Perché ci sentiamo appagati dopo una bella camminata in mezzo alla natura? Perché sentiamo le nostre forze rigenerarsi a contatto col mare e la natura selvaggia? È tutto scritto nel nostro cervello, che, nonostante la sua plasticità, la sua incredibile capacità di assimilare informazioni, elaborarle, è pur sempre imperfetto. Uno dei suoi più grandi limiti è la dissonanza cognitiva: che argomento affascinante! Ma non voglio dire troppe cose; sappia il lettore che A wild mind è davvero un viaggio a 360° intorno alle connessioni del nostro cervello con la natura: la nostra creatività, il bisogno di esplorare, l’importanza di muoversi e di fare sport, il valore delle buone relazioni che ci aiutano a vivere pienamente la nostra vita, la bellezza cui esporre i nostri ragazzi e le nostre ragazze oggi più che mai lobotomizzati dalla vita sedentaria davanti ai videogiochi e ai social network. 

Non siamo fatti per la felicità, ma per la sopravvivenza. Dobbiamo riscoprire la nostra wilderness, noi siamo Born to be wild (p. 154), come s'intitola uno dei capitoli del libro, e riconoscere i nostri limiti di bipedi che hanno messo e stanno ancora mettendo a repentaglio la loro casa. Ma ci rendiamo conto di cosa siamo su questo pianeta verde? Praticamente nulla: «La specie umana, insieme a tutti gli altri animali, costituisce solo lo 0,3% della biomassa. Siamo niente: ce ne rendiamo conto? I soli funghi sono ben quattro volte noi» (p. 155).

La risposta a tutti i nostri malesseri fisici e psichici, quelli che assillano grandi e piccini, adulti e anziani, è nel nostro cervello, che in qualche modo ci manda dei messaggi che non possiamo leggere e che ci rimandano alla nostra natura più profonda, che è wild, che è selvaggia. Dobbiamo guarire da questa amnesia evolutiva (p. 240), non fa bene… ma, a proposito di male di vivere, lo sapete che esiste un sentimento di nostalgia verso la perdita del nostro paradiso naturale?

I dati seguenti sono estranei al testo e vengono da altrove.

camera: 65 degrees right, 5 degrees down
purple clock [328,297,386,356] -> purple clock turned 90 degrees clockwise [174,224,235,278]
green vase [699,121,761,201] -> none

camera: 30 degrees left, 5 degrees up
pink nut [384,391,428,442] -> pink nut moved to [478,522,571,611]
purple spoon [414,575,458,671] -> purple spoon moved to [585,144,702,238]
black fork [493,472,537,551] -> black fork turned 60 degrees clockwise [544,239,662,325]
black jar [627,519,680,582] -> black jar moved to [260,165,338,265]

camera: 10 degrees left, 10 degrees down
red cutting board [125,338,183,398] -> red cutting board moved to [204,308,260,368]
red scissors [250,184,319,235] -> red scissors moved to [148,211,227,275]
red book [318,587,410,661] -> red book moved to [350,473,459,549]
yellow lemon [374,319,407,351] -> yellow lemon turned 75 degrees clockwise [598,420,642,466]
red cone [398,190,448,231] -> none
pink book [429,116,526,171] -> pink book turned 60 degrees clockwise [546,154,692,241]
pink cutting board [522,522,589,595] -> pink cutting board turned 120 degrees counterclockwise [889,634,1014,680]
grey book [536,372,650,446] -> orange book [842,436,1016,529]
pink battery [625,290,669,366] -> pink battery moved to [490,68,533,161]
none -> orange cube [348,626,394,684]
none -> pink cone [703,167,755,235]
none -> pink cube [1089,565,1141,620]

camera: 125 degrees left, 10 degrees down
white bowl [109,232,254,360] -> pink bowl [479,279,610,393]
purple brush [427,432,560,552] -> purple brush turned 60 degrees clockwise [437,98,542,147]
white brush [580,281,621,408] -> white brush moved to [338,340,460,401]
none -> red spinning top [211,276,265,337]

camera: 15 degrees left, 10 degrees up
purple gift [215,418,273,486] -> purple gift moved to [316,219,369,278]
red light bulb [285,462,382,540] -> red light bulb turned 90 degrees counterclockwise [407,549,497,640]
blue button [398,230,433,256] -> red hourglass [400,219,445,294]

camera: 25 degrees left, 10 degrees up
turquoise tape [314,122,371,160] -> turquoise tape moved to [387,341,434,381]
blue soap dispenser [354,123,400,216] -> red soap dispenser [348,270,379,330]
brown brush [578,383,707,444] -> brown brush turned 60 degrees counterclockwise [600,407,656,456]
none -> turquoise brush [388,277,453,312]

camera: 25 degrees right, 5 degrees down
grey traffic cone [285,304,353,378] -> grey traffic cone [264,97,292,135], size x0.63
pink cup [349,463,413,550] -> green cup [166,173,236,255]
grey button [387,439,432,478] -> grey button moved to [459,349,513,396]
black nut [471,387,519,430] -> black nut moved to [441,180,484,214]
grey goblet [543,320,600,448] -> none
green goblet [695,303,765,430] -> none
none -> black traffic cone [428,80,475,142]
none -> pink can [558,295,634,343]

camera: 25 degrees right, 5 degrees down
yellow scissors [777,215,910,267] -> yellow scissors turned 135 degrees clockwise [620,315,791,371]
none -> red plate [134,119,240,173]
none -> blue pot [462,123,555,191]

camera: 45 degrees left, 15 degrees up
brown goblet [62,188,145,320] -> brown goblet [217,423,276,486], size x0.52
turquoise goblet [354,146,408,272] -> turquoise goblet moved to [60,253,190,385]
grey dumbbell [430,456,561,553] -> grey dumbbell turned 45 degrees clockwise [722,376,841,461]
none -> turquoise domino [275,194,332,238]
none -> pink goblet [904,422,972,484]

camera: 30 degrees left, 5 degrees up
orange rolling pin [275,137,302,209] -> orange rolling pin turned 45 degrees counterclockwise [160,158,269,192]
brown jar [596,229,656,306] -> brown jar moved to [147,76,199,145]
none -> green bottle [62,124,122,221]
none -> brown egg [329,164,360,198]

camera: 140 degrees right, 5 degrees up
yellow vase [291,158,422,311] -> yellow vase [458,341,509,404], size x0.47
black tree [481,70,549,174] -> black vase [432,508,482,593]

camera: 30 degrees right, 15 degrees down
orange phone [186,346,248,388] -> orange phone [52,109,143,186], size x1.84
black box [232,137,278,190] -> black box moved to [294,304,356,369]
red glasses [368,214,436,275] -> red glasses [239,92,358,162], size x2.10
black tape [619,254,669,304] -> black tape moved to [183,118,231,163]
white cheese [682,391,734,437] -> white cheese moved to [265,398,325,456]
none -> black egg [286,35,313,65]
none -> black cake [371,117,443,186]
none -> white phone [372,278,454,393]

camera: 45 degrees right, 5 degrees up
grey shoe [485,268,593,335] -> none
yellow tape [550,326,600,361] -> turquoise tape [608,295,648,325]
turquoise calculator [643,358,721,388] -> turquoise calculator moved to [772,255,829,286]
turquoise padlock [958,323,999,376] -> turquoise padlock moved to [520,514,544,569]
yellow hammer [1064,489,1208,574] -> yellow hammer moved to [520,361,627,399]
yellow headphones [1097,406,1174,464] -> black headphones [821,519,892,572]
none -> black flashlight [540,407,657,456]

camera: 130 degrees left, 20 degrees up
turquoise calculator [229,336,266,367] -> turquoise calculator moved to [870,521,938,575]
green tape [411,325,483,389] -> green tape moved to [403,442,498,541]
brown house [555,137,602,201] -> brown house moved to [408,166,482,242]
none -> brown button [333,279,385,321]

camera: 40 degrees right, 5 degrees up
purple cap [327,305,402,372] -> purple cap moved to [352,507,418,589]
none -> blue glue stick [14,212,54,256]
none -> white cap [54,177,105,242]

Si chiama solastalgia (p. 241):

In altre parole: vivete ancora lì, eppure sembra non appartenervi più, come se stesse scivolando via. È una sorta di nostalgia di casa, ma in senso paradossale: tu a casa ci sei, eppure senti che qualcosa non va, che sta cambiando, che è non più la stessa casa. […] Abbiamo scordato chi siamo e perché siamo qui. Abbiamo perso il senso del contesto, viviamo ovattati nelle nostre vite sparate a tutta velocità come un colpo di cannone. Viviamo nella confusione, e la confusione non è mai un buon presupposto per imparare. Per prestare attenzione, per notare qualcosa c’è bisogno di tempo, di concentrazione, contatto, e anche di avere sufficiente energia per poter elaborare gli stimoli. Come possiamo renderci conto della complessità di quello che sta accadendo attorno a noi, se siamo esausti? Non sappiamo più apprezzare il valore della natura, la sua importanza nella nostra vita: non basta mettere una pianta in ufficio per stare meglio.[…]  Dobbiamo tornare a capire da dove veniamo, dove siamo, dove vogliamo andare. Provate a pensare alla vostra vita: qual è la cornice entro la quale la sette vivendo? Quanta natura potete osservare e respirare tutti i giorni? A quanta bellezza vi esponete?

Rispondo io, per me stesso, ma credo valga per molti di noi: molto meno di quanto dovrei.